Multiple studies have shown that the mental health of medical students deteriorates during their education. The problem with these studies is they have never found a singular reason for why, nor a solution. Personally, I think one way to combat eventual burnout is to discuss it openly when individuals are starting their careers. Currently our culture promotes a façade of professional stoicism. If we start changing that culture to encourage an open discourse about the stress and pressure we all endure, then we can find support and relatability in each other.

What are you hoping fellow students and doctors will get out of your artwork?

I hope those who view my art can use it as a means of reflecting on their own experiences in medicine. While my reflection happens by creating the art, I want those who view it to be able to find a connection in the piece and process their own feelings just by the act of viewing. Each piece of artwork touches us in different ways, and I hope to simply make people pause and give themselves a moment to think back on their own experiences and the effect they’ve had in forming their medical career.  

What does painting/art mean to you in context of your life while dealing with the rigors of med school?
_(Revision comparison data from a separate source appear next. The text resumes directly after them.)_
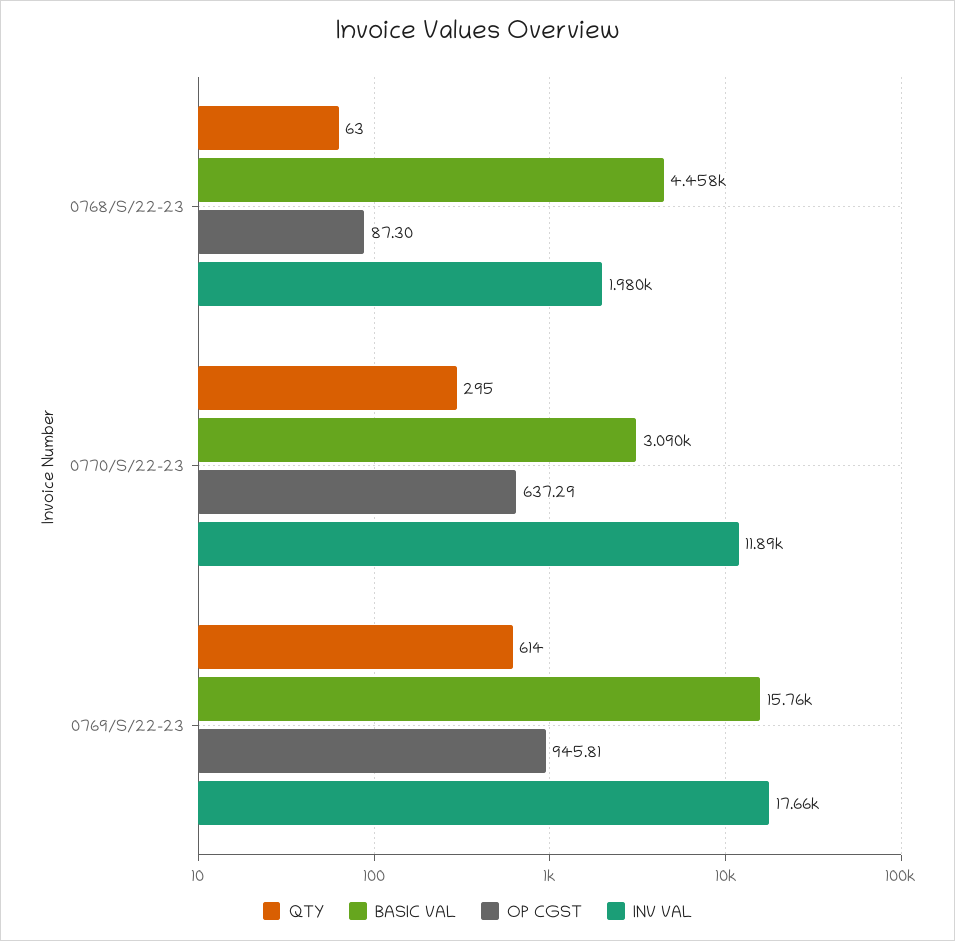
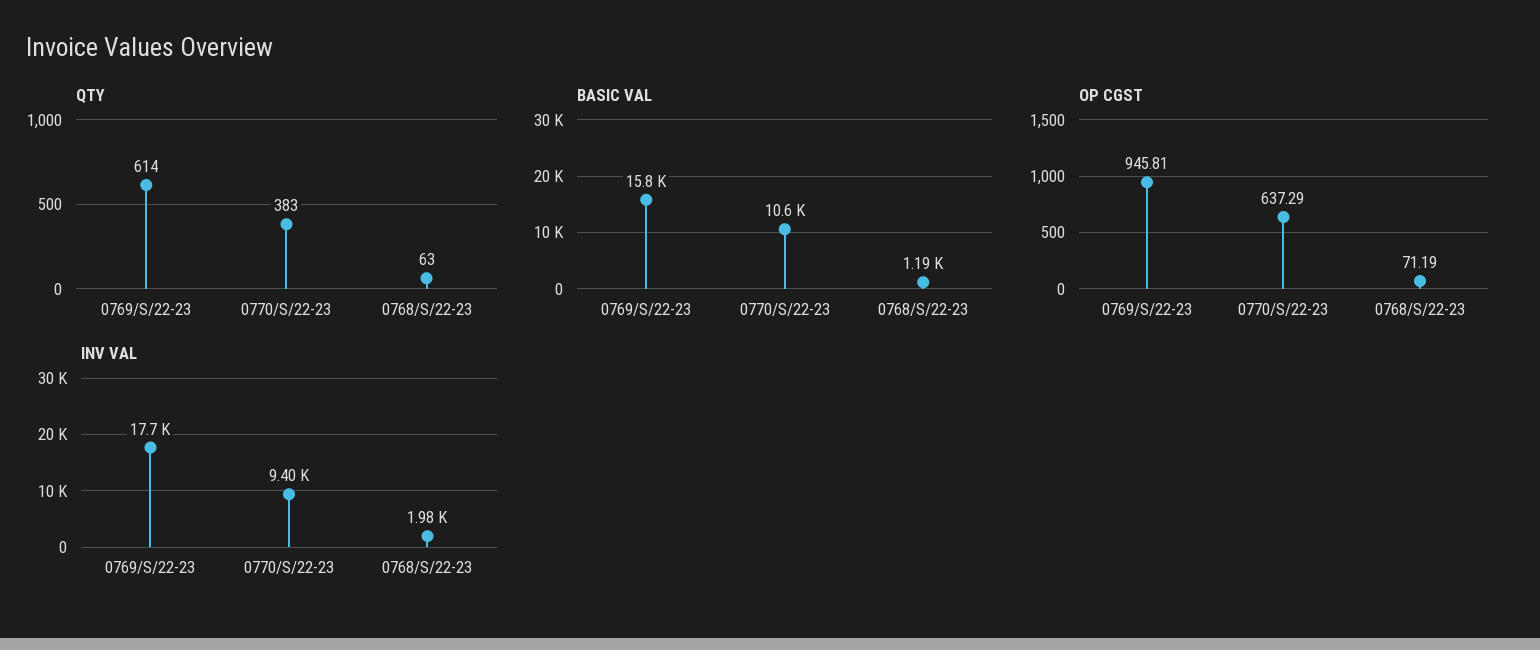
  {
    "QTY": {
      "0768/S/22-23": 63,
-     "0770/S/22-23": 295,
+     "0770/S/22-23": 383,
      "0769/S/22-23": 614
    },
    "BASIC VAL": {
-     "0768/S/22-23": 4458,
+     "0768/S/22-23": 1190,
-     "0770/S/22-23": 3090,
+     "0770/S/22-23": 10600,
      "0769/S/22-23": 15760
    },
    "OP CGST": {
-     "0768/S/22-23": 87.3,
+     "0768/S/22-23": 71.19,
      "0770/S/22-23": 637.29,
      "0769/S/22-23": 945.81
    },
    "INV VAL": {
      "0768/S/22-23": 1980,
-     "0770/S/22-23": 11890,
+     "0770/S/22-23": 9400,
      "0769/S/22-23": 17660
    }
  }

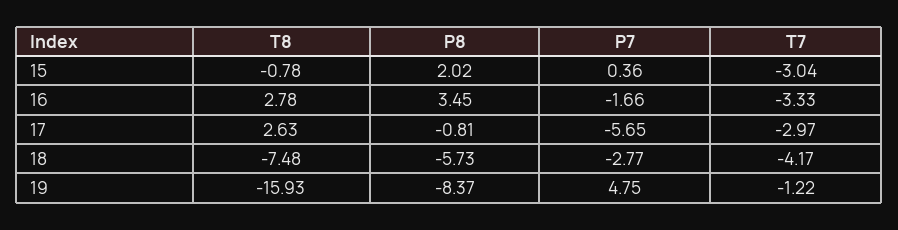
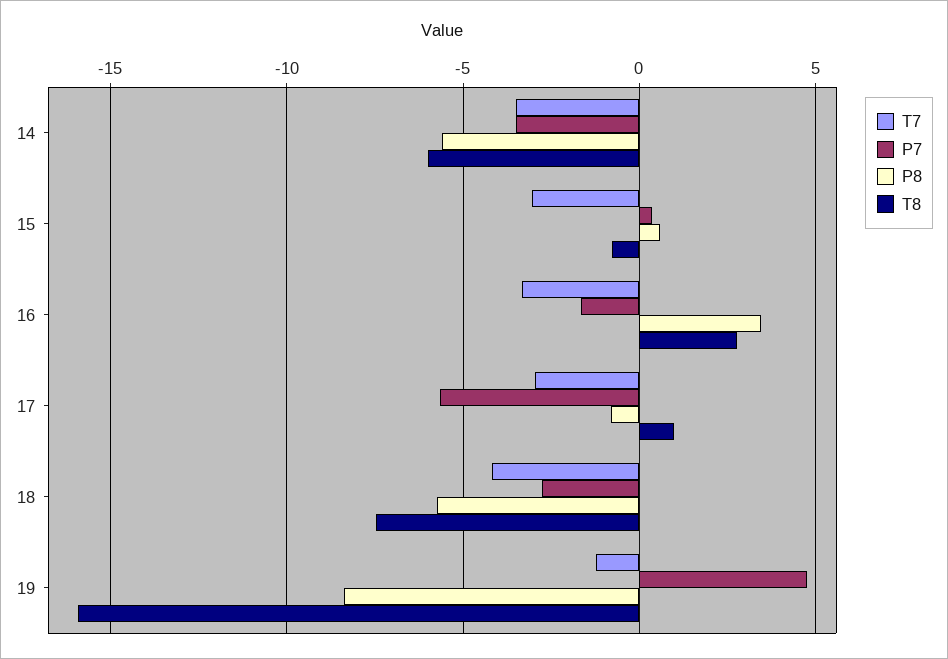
  {
    "T8": {
      "15": -0.78,
      "16": 2.78,
-     "17": 2.63,
+     "17": 1,
      "18": -7.48,
-     "19": -15.93
+     "19": -15.93,
+     "14": -6
    },
    "P8": {
-     "15": 2.02,
+     "15": 0.5,
      "16": 3.45,
      "17": -0.81,
      "18": -5.73,
-     "19": -8.37
+     "19": -8.37,
+     "14": -5.5
    },
    "P7": {
      "15": 0.36,
      "16": -1.66,
      "17": -5.65,
      "18": -2.77,
-     "19": 4.75
+     "19": 4.75,
+     "14": -3.5
    },
    "T7": {
      "15": -3.04,
      "16": -3.33,
      "17": -2.97,
      "18": -4.17,
-     "19": -1.22
+     "19": -1.22,
+     "14": -3.5
    }
  }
My artwork displayed in the NAM show is one piece from a larger series I am doing for my bioethics capstone project on display in the atrium at Stritch from May 24th - June 7th. For the last years of medical school, I have been using my art to process my own thoughts and emotions, chiefly the ones that have arisen this last year while being on rotations. I have found it to be a way to reflect on the process, and clear my mind when weighed down with issues such as a patient’s death or the stress of long hours. I have always found forced reflection papers too formal and rigid in their structure to truly get at the ideas and feelings I wanted to reflect on. Painting allows me to use a medium I prefer in a way that allows free expression. It relaxes me both in the process of creation and in viewing the final product. Art has always been a crucial part of who I am, and despite the rigors of medical school, I have made a clear decision not to sacrifice my own interests and identity solely for my medical education.